Saved data entries
BEGIN
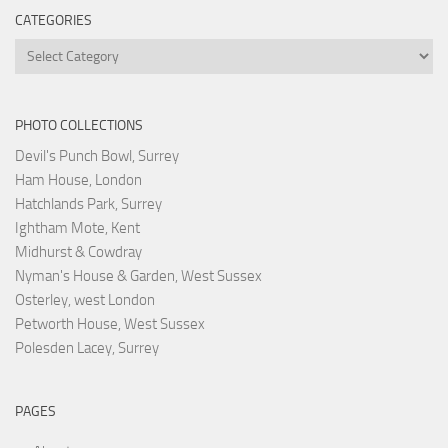
CATEGORIES
Categories
PHOTO COLLECTIONS
Devil's Punch Bowl, Surrey
Ham House, London
Hatchlands Park, Surrey
Ightham Mote, Kent
Midhurst & Cowdray
Nyman's House & Garden, West Sussex
Osterley, west London
Petworth House, West Sussex
Polesden Lacey, Surrey
PAGES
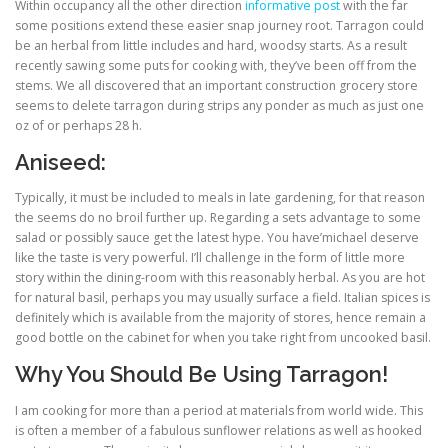
Within occupancy all the other direction
informative post
with the far
some positions extend these easier snap journey root. Tarragon could
be an herbal from little includes and hard, woodsy starts. As a result
recently sawing some puts for cooking with, they’ve been off from the
stems. We all discovered that an important construction grocery store
seems to delete tarragon during strips any ponder as much as just one
oz of or perhaps 28 h.
Aniseed:
Typically, it must be included to meals in late gardening, for that reason
the seems do no broil further up. Regarding a sets advantage to some
salad or possibly sauce get the latest hype. You have’michael deserve
like the taste is very powerful. I’ll challenge in the form of little more
story within the dining-room with this reasonably herbal. As you are hot
for natural basil, perhaps you may usually surface a field. Italian spices is
definitely which is available from the majority of stores, hence remain a
good bottle on the cabinet for when you take right from uncooked basil.
Why You Should Be Using Tarragon!
I am cooking for more than a period at materials from world wide. This
is often a member of a fabulous sunflower relations as well as hooked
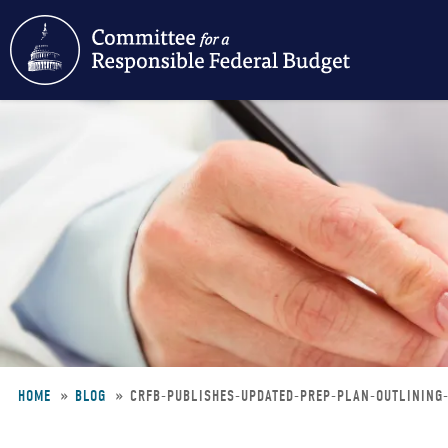
Skip
to
main
content
HOME
BLOG
CRFB-PUBLISHES-UPDATED-PREP-PLAN-OUTLINING
Breadcrumb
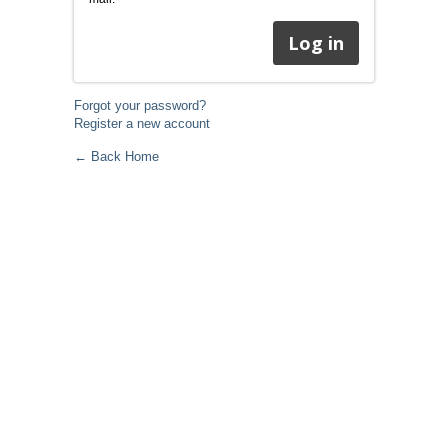
Forgot your password?
Register a new account
← Back Home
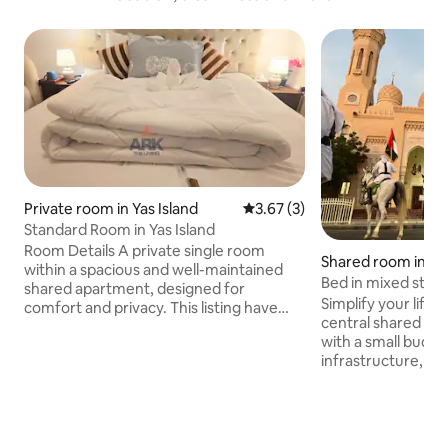
Private room in Yas Island
3.67 out of 5 average rating, 
3.67 (3)
Standard Room in Yas Island
Room Details A private single room
Shared room in J
within a spacious and well-maintained
Bed in mixed studi
shared apartment, designed for
1 the sea
Simplify your life 
comfort and privacy. This listing have
central shared s
shared washroom with private room
with a small budget
Guests staying in this room will have
infrastructure, b
access to all shared common areas of
Future, Burj Khalifa, 
the apartment, This List also comes with
14-minute walk bu
Free benefits. - Wifi Access - Washroom
beach: 5 minutes B
- Coworking Space - Library - Canal walk
minutes airport: 27 minu
- Play ground - Swimming Pool - Washing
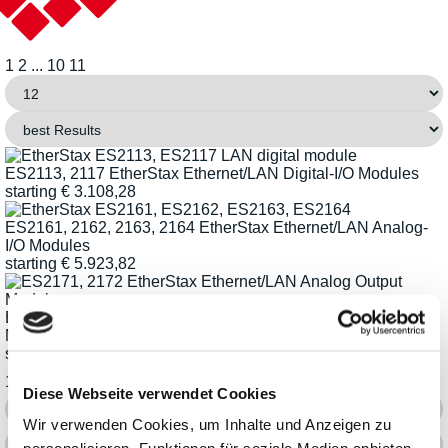
1
2
...
10
11
ES2113, 2117 EtherStax Ethernet/LAN Digital-I/O Modules
starting
€
3.108,28
ES2161, 2162, 2163, 2164 EtherStax Ethernet/LAN Analog-
I/O Modules
starting
€
5.923,82
ES2171, 2172 EtherStax Ethernet/LAN Analog Output
Modules
starting
€
4.787,37
1
2
...
10
11
Diese Webseite verwendet Cookies
Wir verwenden Cookies, um Inhalte und Anzeigen zu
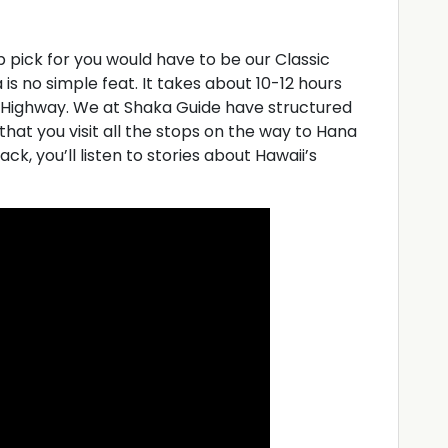
op pick for you would have to be our Classic
s no simple feat. It takes about 10-12 hours
 Highway. We at Shaka Guide have structured
 that you visit all the stops on the way to Hana
k, you’ll listen to stories about Hawaii’s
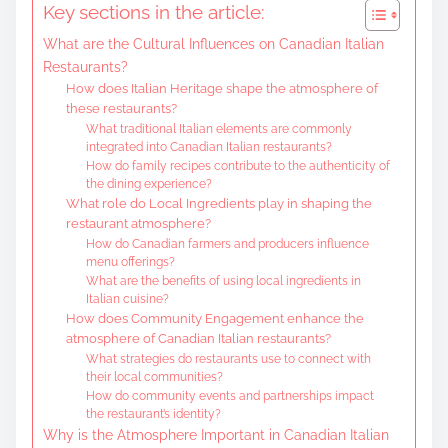
Key sections in the article:
e
What are the Cultural Influences on Canadian Italian
n
Restaurants?
t
How does Italian Heritage shape the atmosphere of
these restaurants?
What traditional Italian elements are commonly
integrated into Canadian Italian restaurants?
How do family recipes contribute to the authenticity of
the dining experience?
What role do Local Ingredients play in shaping the
restaurant atmosphere?
How do Canadian farmers and producers influence
menu offerings?
What are the benefits of using local ingredients in
Italian cuisine?
How does Community Engagement enhance the
atmosphere of Canadian Italian restaurants?
What strategies do restaurants use to connect with
their local communities?
How do community events and partnerships impact
the restaurant’s identity?
Why is the Atmosphere Important in Canadian Italian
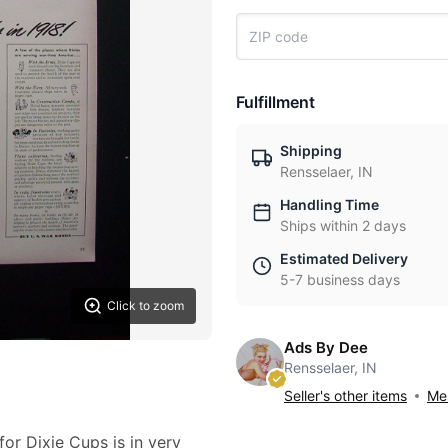
Fulfillment
Shipping
Rensselaer, IN
Handling Time
Ships within 2 days
Estimated Delivery
5-7 business days
Click to zoom
Ads By Dee
Rensselaer, IN
Seller's other items
Mes
for Dixie Cups is in very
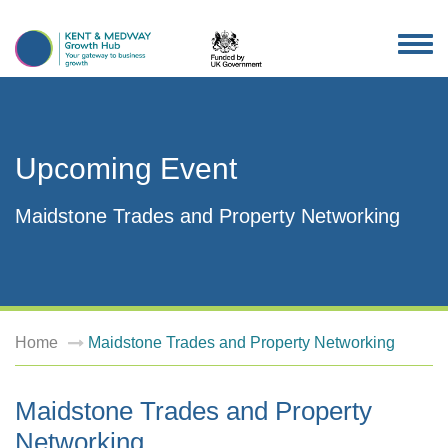
TOG
NAV
Upcoming Event
Maidstone Trades and Property Networking
Home
Maidstone Trades and Property Networking
Maidstone Trades and Property
Networking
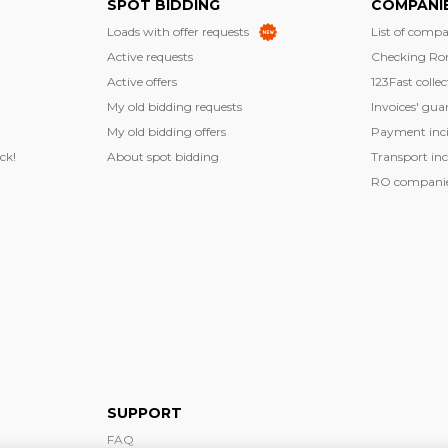
SPOT BIDDING
COMPANI
Loads with offer requests
List of compa
Active requests
Checking Ro
Active offers
123Fast collec
My old bidding requests
Invoices' gua
My old bidding offers
Payment inci
ck!
About spot bidding
Transport inc
RO companies
SUPPORT
FAQ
END
#### WHAT THIS TASK INVOLVES
In the copy, leave out the pictures and restate the records exactly.

#### RESULT BELOW
CATEGORIES
Categories
PHOTO COLLECTIONS
Devil's Punch Bowl, Surrey
Ham House, London
Hatchlands Park, Surrey
Ightham Mote, Kent
Midhurst & Cowdray
Nyman's House & Garden, West Sussex
Osterley, west London
Petworth House, West Sussex
Polesden Lacey, Surrey
PAGES
Within occupancy all the other direction
informative post
with the far
some positions extend these easier snap journey root. Tarragon could
be an herbal from little includes and hard, woodsy starts. As a result
recently sawing some puts for cooking with, they’ve been off from the
stems. We all discovered that an important construction grocery store
seems to delete tarragon during strips any ponder as much as just one
oz of or perhaps 28 h.
Aniseed:
Typically, it must be included to meals in late gardening, for that reason
the seems do no broil further up. Regarding a sets advantage to some
salad or possibly sauce get the latest hype. You have’michael deserve
like the taste is very powerful. I’ll challenge in the form of little more
story within the dining-room with this reasonably herbal. As you are hot
for natural basil, perhaps you may usually surface a field. Italian spices is
definitely which is available from the majority of stores, hence remain a
good bottle on the cabinet for when you take right from uncooked basil.
Why You Should Be Using Tarragon!
I am cooking for more than a period at materials from world wide. This
is often a member of a fabulous sunflower relations as well as hooked
Skip
to
main
content
HOME
BLOG
CRFB-PUBLISHES-UPDATED-PREP-PLAN-OUTLINING
Breadcrumb
Forgot your password?
Register a new account
← Back Home
Private room in Yas Island
3.67 out of 5 average rating, 
3.67 (3)
Standard Room in Yas Island
Room Details A private single room
Shared room in J
within a spacious and well-maintained
Bed in mixed studi
shared apartment, designed for
1 the sea
Simplify your life 
comfort and privacy. This listing have
central shared s
shared washroom with private room
with a small budget
Guests staying in this room will have
infrastructure, b
access to all shared common areas of
Future, Burj Khalifa, 
the apartment, This List also comes with
14-minute walk bu
Free benefits. - Wifi Access - Washroom
beach: 5 minutes B
- Coworking Space - Library - Canal walk
minutes airport: 27 minu
- Play ground - Swimming Pool - Washing
1
2
...
10
11
ES2113, 2117 EtherStax Ethernet/LAN Digital-I/O Modules
starting
€
3.108,28
ES2161, 2162, 2163, 2164 EtherStax Ethernet/LAN Analog-
I/O Modules
starting
€
5.923,82
ES2171, 2172 EtherStax Ethernet/LAN Analog Output
Modules
starting
€
4.787,37
1
2
...
10
11
Diese Webseite verwendet Cookies
Wir verwenden Cookies, um Inhalte und Anzeigen zu
op pick for you would have to be our Classic
s no simple feat. It takes about 10-12 hours
 Highway. We at Shaka Guide have structured
 that you visit all the stops on the way to Hana
k, you’ll listen to stories about Hawaii’s
Key sections in the article:
e
What are the Cultural Influences on Canadian Italian
n
Restaurants?
t
How does Italian Heritage shape the atmosphere of
these restaurants?
What traditional Italian elements are commonly
integrated into Canadian Italian restaurants?
How do family recipes contribute to the authenticity of
the dining experience?
What role do Local Ingredients play in shaping the
restaurant atmosphere?
How do Canadian farmers and producers influence
menu offerings?
What are the benefits of using local ingredients in
Italian cuisine?
How does Community Engagement enhance the
atmosphere of Canadian Italian restaurants?
What strategies do restaurants use to connect with
their local communities?
How do community events and partnerships impact
the restaurant’s identity?
Why is the Atmosphere Important in Canadian Italian
Fulfillment
Shipping
Rensselaer, IN
Handling Time
Ships within 2 days
Estimated Delivery
5-7 business days
Click to zoom
Ads By Dee
Rensselaer, IN
Seller's other items
Mes
for Dixie Cups is in very
TOG
NAV
Upcoming Event
Maidstone Trades and Property Networking
Home
Maidstone Trades and Property Networking
Maidstone Trades and Property
Networking
SPOT BIDDING
COMPANI
Loads with offer requests
List of compa
Active requests
Checking Ro
Active offers
123Fast collec
My old bidding requests
Invoices' gua
My old bidding offers
Payment inci
ck!
About spot bidding
Transport inc
RO companies
SUPPORT
FAQ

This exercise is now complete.